Would you restate each line of the data below word for word, without its pictures?

BEGIN Task inputs

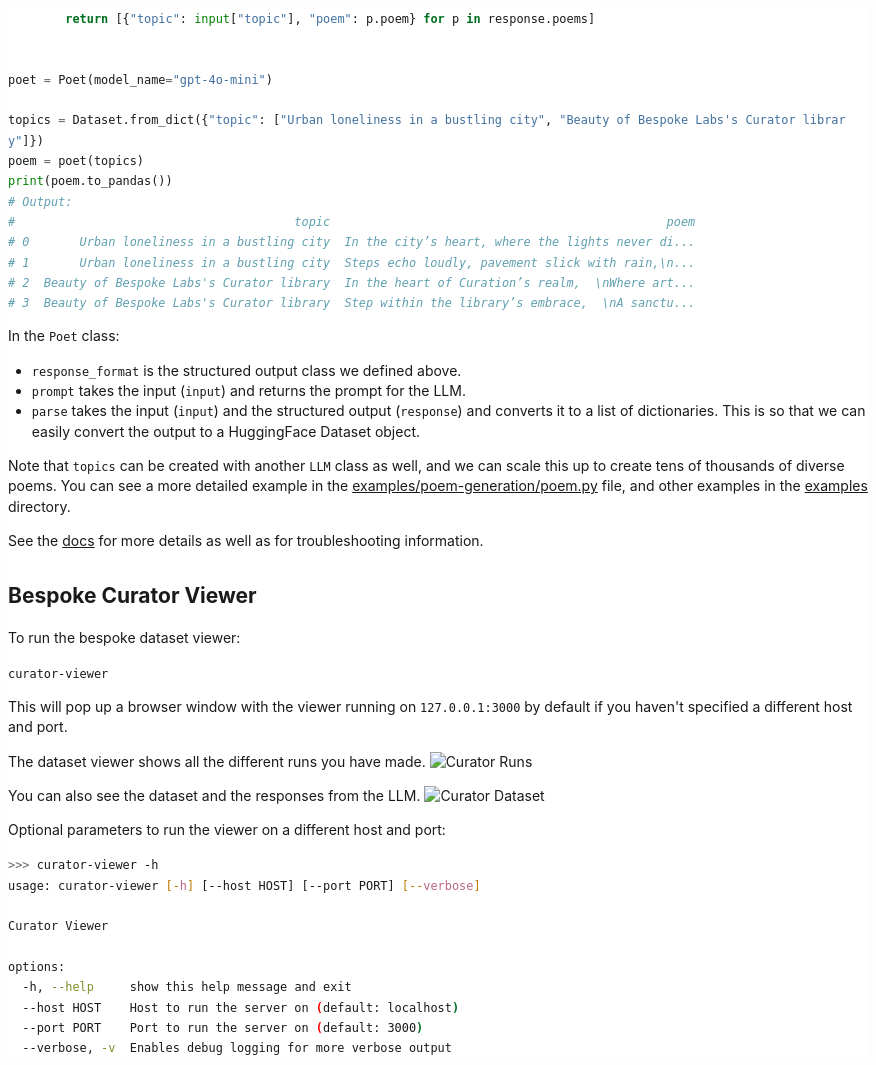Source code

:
 ```python
        return [{"topic": input["topic"], "poem": p.poem} for p in response.poems]


poet = Poet(model_name="gpt-4o-mini")

topics = Dataset.from_dict({"topic": ["Urban loneliness in a bustling city", "Beauty of Bespoke Labs's Curator library"]})
poem = poet(topics)
print(poem.to_pandas())
# Output:
#                                       topic                                               poem
# 0       Urban loneliness in a bustling city  In the city’s heart, where the lights never di...
# 1       Urban loneliness in a bustling city  Steps echo loudly, pavement slick with rain,\n...
# 2  Beauty of Bespoke Labs's Curator library  In the heart of Curation’s realm,  \nWhere art...
# 3  Beauty of Bespoke Labs's Curator library  Step within the library’s embrace,  \nA sanctu...
```
In the `Poet` class:
* `response_format` is the structured output class we defined above.
* `prompt` takes the input (`input`) and returns the prompt for the LLM.
* `parse` takes the input (`input`) and the structured output (`response`) and converts it to a list of dictionaries. This is so that we can easily convert the output to a HuggingFace Dataset object.

Note that `topics` can be created with another `LLM` class as well,
and we can scale this up to create tens of thousands of diverse poems.
You can see a more detailed example in the [examples/poem-generation/poem.py](examples/poem-generation/poem.py) file,
and other examples in the [examples](examples) directory.

See the [docs](https://docs.bespokelabs.ai/) for more details as well as
for troubleshooting information.

## Bespoke Curator Viewer

To run the bespoke dataset viewer:

```bash
curator-viewer
```

This will pop up a browser window with the viewer running on `127.0.0.1:3000` by default if you haven't specified a different host and port.

The dataset viewer shows all the different runs you have made.
![Curator Runs](docs/curator-runs.png)

You can also see the dataset and the responses from the LLM.
![Curator Dataset](docs/curator-dataset.png)


Optional parameters to run the viewer on a different host and port:
```bash
>>> curator-viewer -h
usage: curator-viewer [-h] [--host HOST] [--port PORT] [--verbose]

Curator Viewer

options:
  -h, --help     show this help message and exit
  --host HOST    Host to run the server on (default: localhost)
  --port PORT    Port to run the server on (default: 3000)
  --verbose, -v  Enables debug logging for more verbose output
```
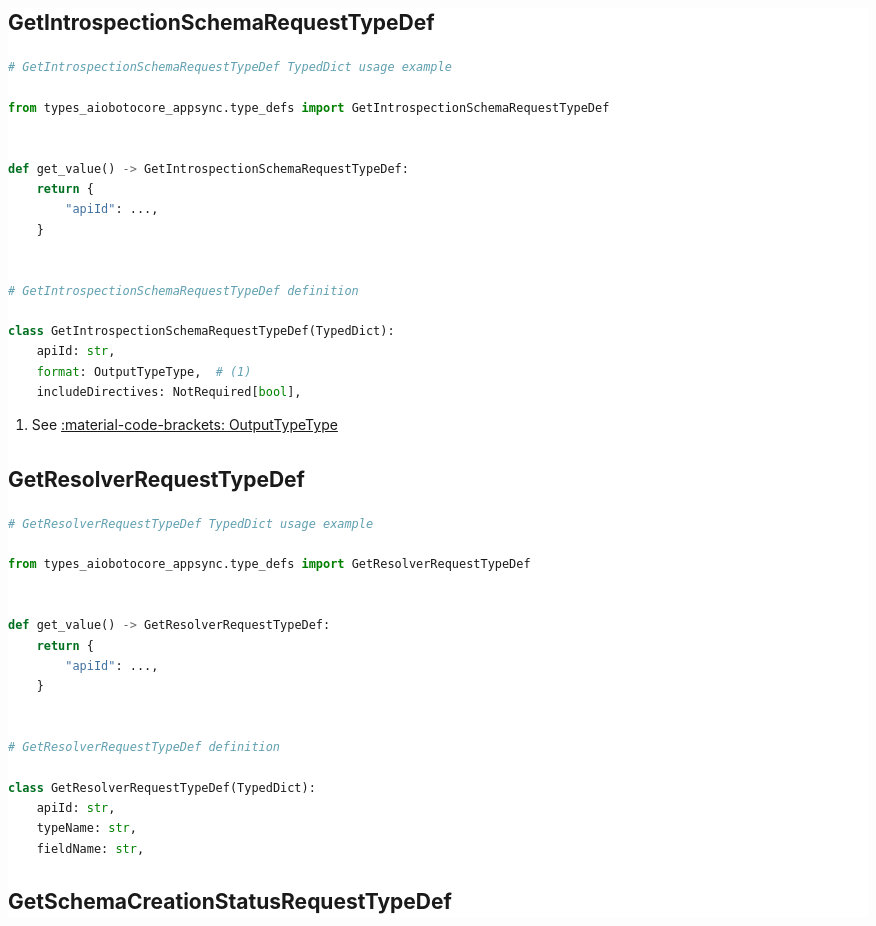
 ```python
```


## GetIntrospectionSchemaRequestTypeDef

```python
# GetIntrospectionSchemaRequestTypeDef TypedDict usage example

from types_aiobotocore_appsync.type_defs import GetIntrospectionSchemaRequestTypeDef


def get_value() -> GetIntrospectionSchemaRequestTypeDef:
    return {
        "apiId": ...,
    }


# GetIntrospectionSchemaRequestTypeDef definition

class GetIntrospectionSchemaRequestTypeDef(TypedDict):
    apiId: str,
    format: OutputTypeType,  # (1)
    includeDirectives: NotRequired[bool],
```

1. See [:material-code-brackets: OutputTypeType](./literals.md#outputtypetype)

## GetResolverRequestTypeDef

```python
# GetResolverRequestTypeDef TypedDict usage example

from types_aiobotocore_appsync.type_defs import GetResolverRequestTypeDef


def get_value() -> GetResolverRequestTypeDef:
    return {
        "apiId": ...,
    }


# GetResolverRequestTypeDef definition

class GetResolverRequestTypeDef(TypedDict):
    apiId: str,
    typeName: str,
    fieldName: str,
```


## GetSchemaCreationStatusRequestTypeDef
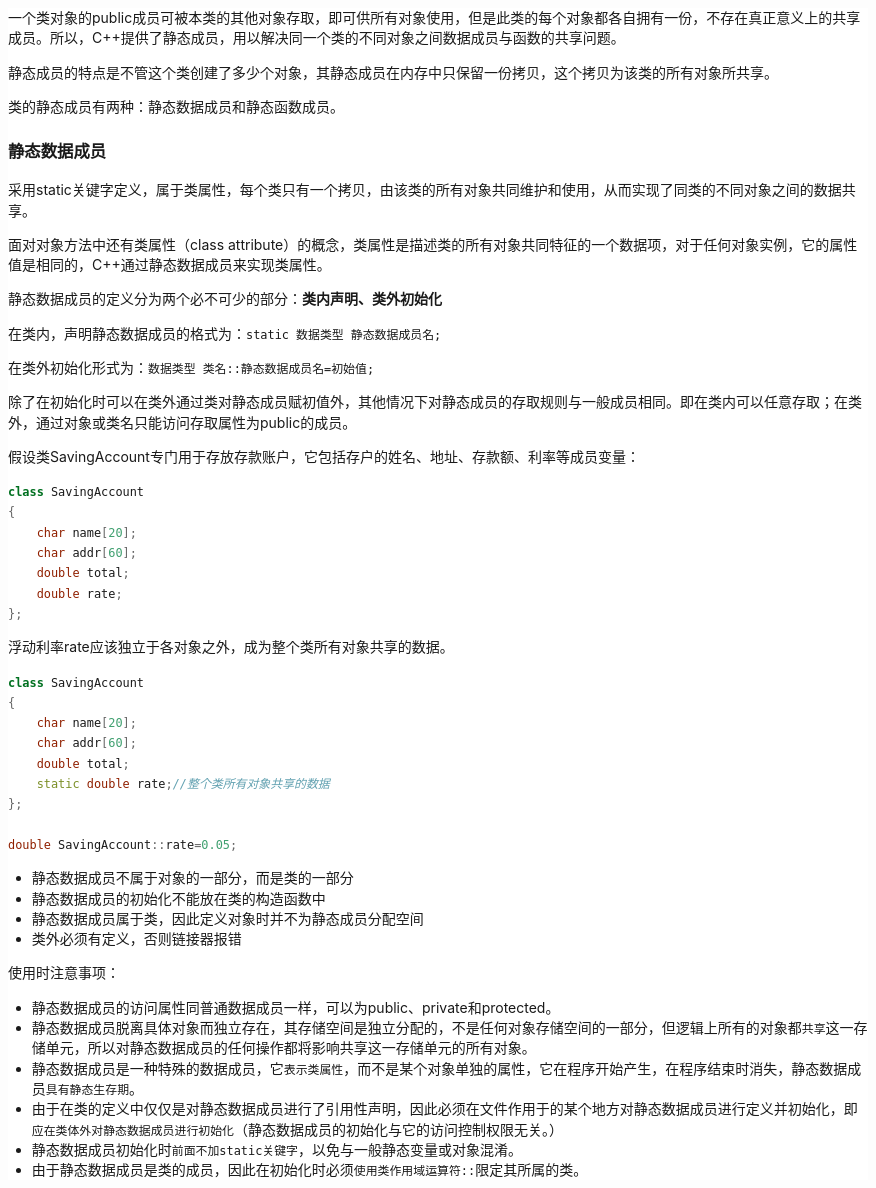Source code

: 一个类对象的public成员可被本类的其他对象存取，即可供所有对象使用，但是此类的每个对象都各自拥有一份，不存在真正意义上的共享成员。所以，C++提供了静态成员，用以解决同一个类的不同对象之间数据成员与函数的共享问题。

静态成员的特点是不管这个类创建了多少个对象，其静态成员在内存中只保留一份拷贝，这个拷贝为该类的所有对象所共享。

类的静态成员有两种：静态数据成员和静态函数成员。

### 静态数据成员

采用static关键字定义，属于类属性，每个类只有一个拷贝，由该类的所有对象共同维护和使用，从而实现了同类的不同对象之间的数据共享。

面对对象方法中还有类属性（class attribute）的概念，类属性是描述类的所有对象共同特征的一个数据项，对于任何对象实例，它的属性值是相同的，C++通过静态数据成员来实现类属性。

静态数据成员的定义分为两个必不可少的部分：**类内声明、类外初始化**

在类内，声明静态数据成员的格式为：`static 数据类型 静态数据成员名;`

在类外初始化形式为：`数据类型 类名::静态数据成员名=初始值;`

除了在初始化时可以在类外通过类对静态成员赋初值外，其他情况下对静态成员的存取规则与一般成员相同。即在类内可以任意存取；在类外，通过对象或类名只能访问存取属性为public的成员。

假设类SavingAccount专门用于存放存款账户，它包括存户的姓名、地址、存款额、利率等成员变量：

```cpp
class SavingAccount
{
	char name[20];
	char addr[60];
	double total;
	double rate;
};
```

浮动利率rate应该独立于各对象之外，成为整个类所有对象共享的数据。

```cpp
class SavingAccount
{
	char name[20];
	char addr[60];
	double total;
	static double rate;//整个类所有对象共享的数据
};

double SavingAccount::rate=0.05;
```

- 静态数据成员不属于对象的一部分，而是类的一部分
- 静态数据成员的初始化不能放在类的构造函数中
- 静态数据成员属于类，因此定义对象时并不为静态成员分配空间
- 类外必须有定义，否则链接器报错

使用时注意事项：

- 静态数据成员的访问属性同普通数据成员一样，可以为public、private和protected。
- 静态数据成员脱离具体对象而独立存在，其存储空间是独立分配的，不是任何对象存储空间的一部分，但逻辑上所有的对象都`共享`这一存储单元，所以对静态数据成员的任何操作都将影响共享这一存储单元的所有对象。
- 静态数据成员是一种特殊的数据成员，它`表示类属性`，而不是某个对象单独的属性，它在程序开始产生，在程序结束时消失，静态数据成员`具有静态生存期`。
- 由于在类的定义中仅仅是对静态数据成员进行了引用性声明，因此必须在文件作用于的某个地方对静态数据成员进行定义并初始化，即`应在类体外对静态数据成员进行初始化`（静态数据成员的初始化与它的访问控制权限无关。）
- 静态数据成员初始化时`前面不加static关键字`，以免与一般静态变量或对象混淆。
- 由于静态数据成员是类的成员，因此在初始化时必须`使用类作用域运算符::`限定其所属的类。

END Task inputs

Result of the exercise
Source code

:
 ```python
        return [{"topic": input["topic"], "poem": p.poem} for p in response.poems]


poet = Poet(model_name="gpt-4o-mini")

topics = Dataset.from_dict({"topic": ["Urban loneliness in a bustling city", "Beauty of Bespoke Labs's Curator library"]})
poem = poet(topics)
print(poem.to_pandas())
# Output:
#                                       topic                                               poem
# 0       Urban loneliness in a bustling city  In the city’s heart, where the lights never di...
# 1       Urban loneliness in a bustling city  Steps echo loudly, pavement slick with rain,\n...
# 2  Beauty of Bespoke Labs's Curator library  In the heart of Curation’s realm,  \nWhere art...
# 3  Beauty of Bespoke Labs's Curator library  Step within the library’s embrace,  \nA sanctu...
```
In the `Poet` class:
* `response_format` is the structured output class we defined above.
* `prompt` takes the input (`input`) and returns the prompt for the LLM.
* `parse` takes the input (`input`) and the structured output (`response`) and converts it to a list of dictionaries. This is so that we can easily convert the output to a HuggingFace Dataset object.

Note that `topics` can be created with another `LLM` class as well,
and we can scale this up to create tens of thousands of diverse poems.
You can see a more detailed example in the [examples/poem-generation/poem.py](examples/poem-generation/poem.py) file,
and other examples in the [examples](examples) directory.

See the [docs](https://docs.bespokelabs.ai/) for more details as well as
for troubleshooting information.

## Bespoke Curator Viewer

To run the bespoke dataset viewer:

```bash
curator-viewer
```

This will pop up a browser window with the viewer running on `127.0.0.1:3000` by default if you haven't specified a different host and port.

The dataset viewer shows all the different runs you have made.
![Curator Runs](docs/curator-runs.png)

You can also see the dataset and the responses from the LLM.
![Curator Dataset](docs/curator-dataset.png)


Optional parameters to run the viewer on a different host and port:
```bash
>>> curator-viewer -h
usage: curator-viewer [-h] [--host HOST] [--port PORT] [--verbose]

Curator Viewer

options:
  -h, --help     show this help message and exit
  --host HOST    Host to run the server on (default: localhost)
  --port PORT    Port to run the server on (default: 3000)
  --verbose, -v  Enables debug logging for more verbose output
```
 ```python
```


## GetIntrospectionSchemaRequestTypeDef

```python
# GetIntrospectionSchemaRequestTypeDef TypedDict usage example

from types_aiobotocore_appsync.type_defs import GetIntrospectionSchemaRequestTypeDef


def get_value() -> GetIntrospectionSchemaRequestTypeDef:
    return {
        "apiId": ...,
    }


# GetIntrospectionSchemaRequestTypeDef definition

class GetIntrospectionSchemaRequestTypeDef(TypedDict):
    apiId: str,
    format: OutputTypeType,  # (1)
    includeDirectives: NotRequired[bool],
```

1. See [:material-code-brackets: OutputTypeType](./literals.md#outputtypetype)

## GetResolverRequestTypeDef

```python
# GetResolverRequestTypeDef TypedDict usage example

from types_aiobotocore_appsync.type_defs import GetResolverRequestTypeDef


def get_value() -> GetResolverRequestTypeDef:
    return {
        "apiId": ...,
    }


# GetResolverRequestTypeDef definition

class GetResolverRequestTypeDef(TypedDict):
    apiId: str,
    typeName: str,
    fieldName: str,
```


## GetSchemaCreationStatusRequestTypeDef
Source code

: 一个类对象的public成员可被本类的其他对象存取，即可供所有对象使用，但是此类的每个对象都各自拥有一份，不存在真正意义上的共享成员。所以，C++提供了静态成员，用以解决同一个类的不同对象之间数据成员与函数的共享问题。

静态成员的特点是不管这个类创建了多少个对象，其静态成员在内存中只保留一份拷贝，这个拷贝为该类的所有对象所共享。

类的静态成员有两种：静态数据成员和静态函数成员。

### 静态数据成员

采用static关键字定义，属于类属性，每个类只有一个拷贝，由该类的所有对象共同维护和使用，从而实现了同类的不同对象之间的数据共享。

面对对象方法中还有类属性（class attribute）的概念，类属性是描述类的所有对象共同特征的一个数据项，对于任何对象实例，它的属性值是相同的，C++通过静态数据成员来实现类属性。

静态数据成员的定义分为两个必不可少的部分：**类内声明、类外初始化**

在类内，声明静态数据成员的格式为：`static 数据类型 静态数据成员名;`

在类外初始化形式为：`数据类型 类名::静态数据成员名=初始值;`

除了在初始化时可以在类外通过类对静态成员赋初值外，其他情况下对静态成员的存取规则与一般成员相同。即在类内可以任意存取；在类外，通过对象或类名只能访问存取属性为public的成员。

假设类SavingAccount专门用于存放存款账户，它包括存户的姓名、地址、存款额、利率等成员变量：

```cpp
class SavingAccount
{
	char name[20];
	char addr[60];
	double total;
	double rate;
};
```

浮动利率rate应该独立于各对象之外，成为整个类所有对象共享的数据。

```cpp
class SavingAccount
{
	char name[20];
	char addr[60];
	double total;
	static double rate;//整个类所有对象共享的数据
};

double SavingAccount::rate=0.05;
```

- 静态数据成员不属于对象的一部分，而是类的一部分
- 静态数据成员的初始化不能放在类的构造函数中
- 静态数据成员属于类，因此定义对象时并不为静态成员分配空间
- 类外必须有定义，否则链接器报错

使用时注意事项：

- 静态数据成员的访问属性同普通数据成员一样，可以为public、private和protected。
- 静态数据成员脱离具体对象而独立存在，其存储空间是独立分配的，不是任何对象存储空间的一部分，但逻辑上所有的对象都`共享`这一存储单元，所以对静态数据成员的任何操作都将影响共享这一存储单元的所有对象。
- 静态数据成员是一种特殊的数据成员，它`表示类属性`，而不是某个对象单独的属性，它在程序开始产生，在程序结束时消失，静态数据成员`具有静态生存期`。
- 由于在类的定义中仅仅是对静态数据成员进行了引用性声明，因此必须在文件作用于的某个地方对静态数据成员进行定义并初始化，即`应在类体外对静态数据成员进行初始化`（静态数据成员的初始化与它的访问控制权限无关。）
- 静态数据成员初始化时`前面不加static关键字`，以免与一般静态变量或对象混淆。
- 由于静态数据成员是类的成员，因此在初始化时必须`使用类作用域运算符::`限定其所属的类。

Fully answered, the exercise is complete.